If these assumptions hold, the treatment effect is identified as the discontinuity in \(E[Y | X_1, X_2]\) at \((C_1, C_2)\).
27.10.4 Estimation Approaches
27.10.4.1 Local Linear Regression in Two Dimensions
The simplest approach is to estimate separate regressions on each side of the cutoff in both dimensions:
For observations below the threshold \((C_1, C_2)\):
\[ Y_i = \alpha + \beta_1 (X_{1i} - C_1) + \beta_2 (X_{2i} - C_2) + \epsilon_i. \]
For observations above the threshold \((C_1, C_2)\):
\[ Y_i = \gamma + \delta_1 (X_{1i} - C_1) + \delta_2 (X_{2i} - C_2) + \tau D_i + \nu_i. \]
The treatment effect \(\tau\) is estimated as:
\[ \hat{\tau} = \hat{E}[Y | X_1 = C_1^+, X_2 = C_2^+] - \hat{E}[Y | X_1 = C_1^-, X_2 = C_2^-]. \]
This approach assumes local linearity, but higher-order polynomials can be used:
\[ Y_i = \alpha + \sum_{k=1}^{K} \beta_k (X_{1i} - C_1)^k + \sum_{k=1}^{K} \gamma_k (X_{2i} - C_2)^k + \tau D_i + \epsilon_i. \]
27.10.4.2 Kernel-Weighted Estimation
A more flexible approach estimates \(\tau(x_1, x_2)\) using nonparametric local regression:
\[ \hat{\tau}(x_1, x_2) = \frac{\sum_{i=1}^{n} K_h (X_{1i} - x_1) K_h (X_{2i} - x_2) D_i Y_i}{\sum_{i=1}^{n} K_h (X_{1i} - x_1) K_h (X_{2i} - x_2) D_i} - \frac{\sum_{i=1}^{n} K_h (X_{1i} - x_1) K_h (X_{2i} - x_2) (1 - D_i) Y_i}{\sum_{i=1}^{n} K_h (X_{1i} - x_1) K_h (X_{2i} - x_2) (1 - D_i)}. \]
where:
\(K_h(\cdot)\) is a kernel function (e.g., Epanechnikov).
\(h\) is the bandwidth, selected via cross-validation.

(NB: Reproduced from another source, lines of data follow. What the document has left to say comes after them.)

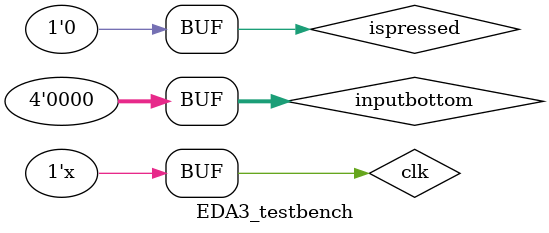
<source format=v>
`timescale 1ps/ 1ps
module EDA3_testbench();
reg clk;
reg [3:0]inputbottom;
reg ispressed;

wire [3:0] money1,money0,time1,time0;
wire enable;                          



EDA3_control EDA3_control (
	.clk(clk),                      
	.inputbottom(inputbottom),               
	.money1(money1),
	.money0(money0),
	.time1(time1),
	.time0(time0),       
	.ispressed(ispressed),     
	.enable(enable)
);	



initial begin
	clk=0;
	inputbottom=0;
	ispressed=0;
end

always 
#1 clk=!clk;//重複輸入時鐘信號


 /*num0=4'b0000,num1=4'b0001,num2=4'b0010,num3=4'b0011,num4=4'b0100,num5=4'b0101,num6=4'b0110,num7=4'b0111,num8=4'b1000,num9=4'b1001,
 key_start=4'b1010,//A
 key_zero=4'b1011,//b
 key_confirm=4'b1100,//c
 key_void=4'b1101;//d*/

initial begin
//10=5個周期
//#10 (+2或-2) 可控制輸出同一列的哪一個鍵
#100 inputbottom=4'b1010;ispressed=1;//開始
#20  inputbottom=4'b0000;ispressed=0;

#100 inputbottom=4'b0001;ispressed=1;//1
#20 inputbottom=4'b0000;ispressed=0;

#100 inputbottom=4'b0010;ispressed=1;//2
#20 inputbottom=4'b0000;ispressed=0;

#100 inputbottom=4'b0011;ispressed=1;//3
#20 inputbottom=4'b0000;ispressed=0;

#100 inputbottom=4'b1011;ispressed=1;//清零
#20 inputbottom=4'b0000;ispressed=0;

#100 inputbottom=4'b0011;ispressed=1;//3
#20 inputbottom=4'b0000;ispressed=0;

#100 inputbottom=4'b1100;ispressed=1;//確定
#20 inputbottom=4'b0000;ispressed=0;
#15000; //沒按鍵超過10s


end

endmodule

</source>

27.10.4.3 Interaction Model for Heterogeneous Effects
To assess interaction effects between running variables, estimate:
\[ Y_i = \alpha + \beta_1 (X_{1i} - C_1) + \beta_2 (X_{2i} - C_2) + \tau D_i + \lambda D_i (X_{1i} - C_1)(X_{2i} - C_2) + \epsilon_i. \]
- \(\lambda\) captures whether the treatment effect depends on both \(X_1\) and \(X_2\).
27.10.5 Robustness Checks
- Covariate Balance in Both Dimensions
- Test whether pre-treatment covariates jump at \((C_1, C_2)\).
- McCrary Density Test in Two Dimensions
- Verify that density of \((X_1, X_2)\) is smooth at \((C_1, C_2)\).
- Placebo Cutoffs
- Implement fake cutoffs and re-estimate \(\tau(x_1, x_2)\).
- Varying Bandwidths
- Re-estimate using different bandwidths for robustness.